The problem: Write out the material below verbatim, starting with the line that contains "name author: (L.) P. Beauv." and going on through the line that contains "name author: (Burm. f.) Mattf.", with both of those lines included.

Recorded information:
[START]
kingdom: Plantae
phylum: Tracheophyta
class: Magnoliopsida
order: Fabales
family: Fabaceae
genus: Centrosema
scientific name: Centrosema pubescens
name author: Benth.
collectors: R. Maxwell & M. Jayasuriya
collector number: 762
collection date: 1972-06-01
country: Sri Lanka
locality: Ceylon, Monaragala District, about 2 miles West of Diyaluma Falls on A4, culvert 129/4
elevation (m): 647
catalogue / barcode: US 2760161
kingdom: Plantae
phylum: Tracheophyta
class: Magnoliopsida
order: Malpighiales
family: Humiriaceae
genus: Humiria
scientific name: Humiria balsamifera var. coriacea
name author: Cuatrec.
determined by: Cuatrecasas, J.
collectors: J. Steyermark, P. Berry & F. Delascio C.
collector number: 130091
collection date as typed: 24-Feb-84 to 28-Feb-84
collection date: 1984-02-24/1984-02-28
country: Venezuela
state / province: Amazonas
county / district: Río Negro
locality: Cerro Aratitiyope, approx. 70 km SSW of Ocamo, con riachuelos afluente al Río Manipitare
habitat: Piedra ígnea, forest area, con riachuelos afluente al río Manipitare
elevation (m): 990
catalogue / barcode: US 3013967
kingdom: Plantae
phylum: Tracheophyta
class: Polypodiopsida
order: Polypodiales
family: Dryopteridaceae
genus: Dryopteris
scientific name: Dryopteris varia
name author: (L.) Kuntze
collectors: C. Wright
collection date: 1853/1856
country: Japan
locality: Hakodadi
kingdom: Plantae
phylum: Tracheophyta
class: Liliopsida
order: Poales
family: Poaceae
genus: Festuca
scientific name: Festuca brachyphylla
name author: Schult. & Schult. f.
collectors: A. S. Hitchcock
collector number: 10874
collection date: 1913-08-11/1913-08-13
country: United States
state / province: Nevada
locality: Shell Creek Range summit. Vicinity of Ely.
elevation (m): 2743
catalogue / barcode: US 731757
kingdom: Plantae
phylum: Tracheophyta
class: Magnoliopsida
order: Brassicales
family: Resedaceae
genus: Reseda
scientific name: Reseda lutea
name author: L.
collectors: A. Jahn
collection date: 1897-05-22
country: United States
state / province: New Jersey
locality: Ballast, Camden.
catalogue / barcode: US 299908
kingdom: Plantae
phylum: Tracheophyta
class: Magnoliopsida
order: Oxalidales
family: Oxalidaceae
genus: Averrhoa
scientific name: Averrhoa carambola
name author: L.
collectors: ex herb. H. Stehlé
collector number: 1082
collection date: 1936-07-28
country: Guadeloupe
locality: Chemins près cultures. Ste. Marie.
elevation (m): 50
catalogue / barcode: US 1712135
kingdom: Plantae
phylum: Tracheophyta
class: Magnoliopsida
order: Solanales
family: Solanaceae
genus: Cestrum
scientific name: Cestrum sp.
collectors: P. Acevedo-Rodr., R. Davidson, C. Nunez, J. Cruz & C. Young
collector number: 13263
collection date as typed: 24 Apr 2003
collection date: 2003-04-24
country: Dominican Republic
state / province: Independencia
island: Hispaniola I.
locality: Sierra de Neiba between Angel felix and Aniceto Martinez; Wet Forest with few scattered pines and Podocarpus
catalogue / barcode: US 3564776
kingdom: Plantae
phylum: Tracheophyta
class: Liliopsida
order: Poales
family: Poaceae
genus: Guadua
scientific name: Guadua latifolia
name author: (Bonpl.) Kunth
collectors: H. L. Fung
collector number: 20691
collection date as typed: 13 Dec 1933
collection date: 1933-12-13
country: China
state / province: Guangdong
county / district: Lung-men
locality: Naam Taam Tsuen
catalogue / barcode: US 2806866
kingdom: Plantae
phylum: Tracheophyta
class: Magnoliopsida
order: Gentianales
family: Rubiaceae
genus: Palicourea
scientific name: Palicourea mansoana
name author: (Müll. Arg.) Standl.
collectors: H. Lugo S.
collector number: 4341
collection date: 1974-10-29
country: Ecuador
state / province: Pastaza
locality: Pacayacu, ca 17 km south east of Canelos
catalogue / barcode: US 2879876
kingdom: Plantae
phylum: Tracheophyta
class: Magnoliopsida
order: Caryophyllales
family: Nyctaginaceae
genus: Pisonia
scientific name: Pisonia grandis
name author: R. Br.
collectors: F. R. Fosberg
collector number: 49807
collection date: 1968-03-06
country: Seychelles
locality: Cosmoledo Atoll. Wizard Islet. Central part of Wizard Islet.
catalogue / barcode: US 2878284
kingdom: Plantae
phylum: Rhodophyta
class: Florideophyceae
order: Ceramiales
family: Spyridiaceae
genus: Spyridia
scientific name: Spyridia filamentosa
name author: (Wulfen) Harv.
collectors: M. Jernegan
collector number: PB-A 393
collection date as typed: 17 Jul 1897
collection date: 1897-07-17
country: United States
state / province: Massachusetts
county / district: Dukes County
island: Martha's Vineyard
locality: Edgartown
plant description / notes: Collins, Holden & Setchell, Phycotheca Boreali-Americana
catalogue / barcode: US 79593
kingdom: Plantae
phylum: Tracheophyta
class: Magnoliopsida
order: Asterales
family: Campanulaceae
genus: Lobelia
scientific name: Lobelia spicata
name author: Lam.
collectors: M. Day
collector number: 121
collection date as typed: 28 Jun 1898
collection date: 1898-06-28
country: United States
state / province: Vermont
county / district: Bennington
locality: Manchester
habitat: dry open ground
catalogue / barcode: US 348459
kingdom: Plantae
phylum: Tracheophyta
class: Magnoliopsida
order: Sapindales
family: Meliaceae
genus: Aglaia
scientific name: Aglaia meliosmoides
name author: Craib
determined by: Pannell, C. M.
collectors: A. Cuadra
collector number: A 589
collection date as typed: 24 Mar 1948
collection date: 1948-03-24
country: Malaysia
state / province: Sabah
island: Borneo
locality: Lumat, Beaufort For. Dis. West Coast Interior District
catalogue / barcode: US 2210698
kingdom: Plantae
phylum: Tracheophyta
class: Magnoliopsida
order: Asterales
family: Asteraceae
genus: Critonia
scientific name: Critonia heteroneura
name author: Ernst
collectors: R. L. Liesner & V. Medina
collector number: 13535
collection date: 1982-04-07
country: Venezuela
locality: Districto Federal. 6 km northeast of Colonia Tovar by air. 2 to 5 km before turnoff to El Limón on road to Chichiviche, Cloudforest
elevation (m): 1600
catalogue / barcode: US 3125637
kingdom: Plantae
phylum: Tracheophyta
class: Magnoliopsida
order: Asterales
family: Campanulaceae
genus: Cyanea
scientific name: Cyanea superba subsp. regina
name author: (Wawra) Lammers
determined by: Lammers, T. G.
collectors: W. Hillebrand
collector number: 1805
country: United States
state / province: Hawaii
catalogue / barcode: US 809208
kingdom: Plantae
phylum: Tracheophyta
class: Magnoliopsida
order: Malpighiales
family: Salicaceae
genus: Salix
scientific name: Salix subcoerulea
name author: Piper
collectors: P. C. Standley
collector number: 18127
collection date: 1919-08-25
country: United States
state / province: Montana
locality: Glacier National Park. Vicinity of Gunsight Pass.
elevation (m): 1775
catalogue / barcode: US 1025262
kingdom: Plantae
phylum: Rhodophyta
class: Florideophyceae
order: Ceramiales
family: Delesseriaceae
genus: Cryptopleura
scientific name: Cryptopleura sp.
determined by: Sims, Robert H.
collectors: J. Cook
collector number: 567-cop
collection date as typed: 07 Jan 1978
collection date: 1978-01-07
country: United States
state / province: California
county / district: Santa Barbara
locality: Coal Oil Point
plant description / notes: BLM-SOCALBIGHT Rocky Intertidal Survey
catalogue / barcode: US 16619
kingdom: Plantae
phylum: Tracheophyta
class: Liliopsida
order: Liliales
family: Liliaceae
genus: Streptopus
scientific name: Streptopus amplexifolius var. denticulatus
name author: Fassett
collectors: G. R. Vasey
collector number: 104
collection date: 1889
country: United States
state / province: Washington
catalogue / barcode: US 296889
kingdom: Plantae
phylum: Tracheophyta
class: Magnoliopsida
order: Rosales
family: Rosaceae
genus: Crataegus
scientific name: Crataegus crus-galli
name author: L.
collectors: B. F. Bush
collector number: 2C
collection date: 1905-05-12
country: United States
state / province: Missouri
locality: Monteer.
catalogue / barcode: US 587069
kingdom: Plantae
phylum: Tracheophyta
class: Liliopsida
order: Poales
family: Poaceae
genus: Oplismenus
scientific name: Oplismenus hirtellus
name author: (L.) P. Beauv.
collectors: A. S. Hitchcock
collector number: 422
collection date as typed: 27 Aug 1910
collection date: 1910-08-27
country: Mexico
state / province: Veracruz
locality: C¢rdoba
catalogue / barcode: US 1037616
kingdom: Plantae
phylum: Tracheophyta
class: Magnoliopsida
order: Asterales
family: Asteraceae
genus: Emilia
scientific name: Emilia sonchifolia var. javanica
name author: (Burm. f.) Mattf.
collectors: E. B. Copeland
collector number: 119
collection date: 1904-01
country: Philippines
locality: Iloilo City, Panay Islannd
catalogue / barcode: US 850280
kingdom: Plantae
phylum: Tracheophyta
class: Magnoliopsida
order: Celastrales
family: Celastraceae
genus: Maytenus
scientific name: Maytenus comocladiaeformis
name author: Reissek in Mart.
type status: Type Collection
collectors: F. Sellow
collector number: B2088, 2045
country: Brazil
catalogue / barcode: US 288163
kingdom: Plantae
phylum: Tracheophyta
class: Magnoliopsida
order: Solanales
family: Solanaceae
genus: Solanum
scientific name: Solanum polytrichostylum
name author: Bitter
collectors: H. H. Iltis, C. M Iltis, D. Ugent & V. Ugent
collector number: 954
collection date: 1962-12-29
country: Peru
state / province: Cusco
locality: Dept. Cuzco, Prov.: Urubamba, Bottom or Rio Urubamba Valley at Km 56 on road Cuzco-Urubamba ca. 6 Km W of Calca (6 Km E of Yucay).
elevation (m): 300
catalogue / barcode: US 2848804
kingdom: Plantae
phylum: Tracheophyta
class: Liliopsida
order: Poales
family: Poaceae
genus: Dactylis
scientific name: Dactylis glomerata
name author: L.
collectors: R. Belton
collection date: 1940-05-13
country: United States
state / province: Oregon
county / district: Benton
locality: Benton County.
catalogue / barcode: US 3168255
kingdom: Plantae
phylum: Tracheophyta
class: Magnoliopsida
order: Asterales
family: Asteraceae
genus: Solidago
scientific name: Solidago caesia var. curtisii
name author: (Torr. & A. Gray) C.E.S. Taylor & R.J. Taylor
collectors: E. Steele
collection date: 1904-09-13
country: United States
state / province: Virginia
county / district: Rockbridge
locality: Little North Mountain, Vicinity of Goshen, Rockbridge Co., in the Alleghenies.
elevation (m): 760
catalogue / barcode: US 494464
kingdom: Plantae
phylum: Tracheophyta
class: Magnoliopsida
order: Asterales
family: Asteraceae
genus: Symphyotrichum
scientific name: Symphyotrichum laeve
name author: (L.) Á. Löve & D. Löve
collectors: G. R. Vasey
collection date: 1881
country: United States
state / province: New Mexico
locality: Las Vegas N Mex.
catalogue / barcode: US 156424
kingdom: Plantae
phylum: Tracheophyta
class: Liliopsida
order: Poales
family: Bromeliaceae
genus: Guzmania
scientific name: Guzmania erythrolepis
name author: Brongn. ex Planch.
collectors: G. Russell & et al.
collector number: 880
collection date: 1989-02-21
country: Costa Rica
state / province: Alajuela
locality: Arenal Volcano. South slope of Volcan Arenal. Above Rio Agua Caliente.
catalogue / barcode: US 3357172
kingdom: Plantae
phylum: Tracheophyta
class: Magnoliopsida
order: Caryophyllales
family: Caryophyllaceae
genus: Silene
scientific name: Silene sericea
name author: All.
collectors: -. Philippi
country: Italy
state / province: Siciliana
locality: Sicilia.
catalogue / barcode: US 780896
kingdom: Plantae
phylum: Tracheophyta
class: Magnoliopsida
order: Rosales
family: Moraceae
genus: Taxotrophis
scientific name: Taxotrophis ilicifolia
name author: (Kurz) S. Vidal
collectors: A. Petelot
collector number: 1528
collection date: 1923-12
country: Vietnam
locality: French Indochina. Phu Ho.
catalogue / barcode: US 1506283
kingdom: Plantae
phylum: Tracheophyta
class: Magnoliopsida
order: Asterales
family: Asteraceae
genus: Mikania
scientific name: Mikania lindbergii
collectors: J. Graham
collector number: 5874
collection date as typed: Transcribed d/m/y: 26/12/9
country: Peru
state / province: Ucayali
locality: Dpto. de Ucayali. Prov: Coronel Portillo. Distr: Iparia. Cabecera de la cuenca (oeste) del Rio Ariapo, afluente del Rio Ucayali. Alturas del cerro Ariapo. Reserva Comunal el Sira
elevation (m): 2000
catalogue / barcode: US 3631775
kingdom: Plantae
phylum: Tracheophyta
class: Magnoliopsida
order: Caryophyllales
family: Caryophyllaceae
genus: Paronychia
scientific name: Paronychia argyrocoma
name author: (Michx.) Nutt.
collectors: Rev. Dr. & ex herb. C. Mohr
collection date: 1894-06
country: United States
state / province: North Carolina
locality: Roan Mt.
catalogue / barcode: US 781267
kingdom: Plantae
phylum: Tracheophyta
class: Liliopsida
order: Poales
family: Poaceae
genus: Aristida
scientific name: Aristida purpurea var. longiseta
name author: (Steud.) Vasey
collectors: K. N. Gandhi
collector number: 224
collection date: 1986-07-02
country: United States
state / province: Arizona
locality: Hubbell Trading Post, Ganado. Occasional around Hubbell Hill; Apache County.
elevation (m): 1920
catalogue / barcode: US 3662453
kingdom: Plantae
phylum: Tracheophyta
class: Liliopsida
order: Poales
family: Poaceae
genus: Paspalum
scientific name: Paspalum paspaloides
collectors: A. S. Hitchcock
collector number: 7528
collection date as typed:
[END]
Solution below:
name author: (L.) P. Beauv.
collectors: A. S. Hitchcock
collector number: 422
collection date as typed: 27 Aug 1910
collection date: 1910-08-27
country: Mexico
state / province: Veracruz
locality: C¢rdoba
catalogue / barcode: US 1037616
kingdom: Plantae
phylum: Tracheophyta
class: Magnoliopsida
order: Asterales
family: Asteraceae
genus: Emilia
scientific name: Emilia sonchifolia var. javanica
name author: (Burm. f.) Mattf.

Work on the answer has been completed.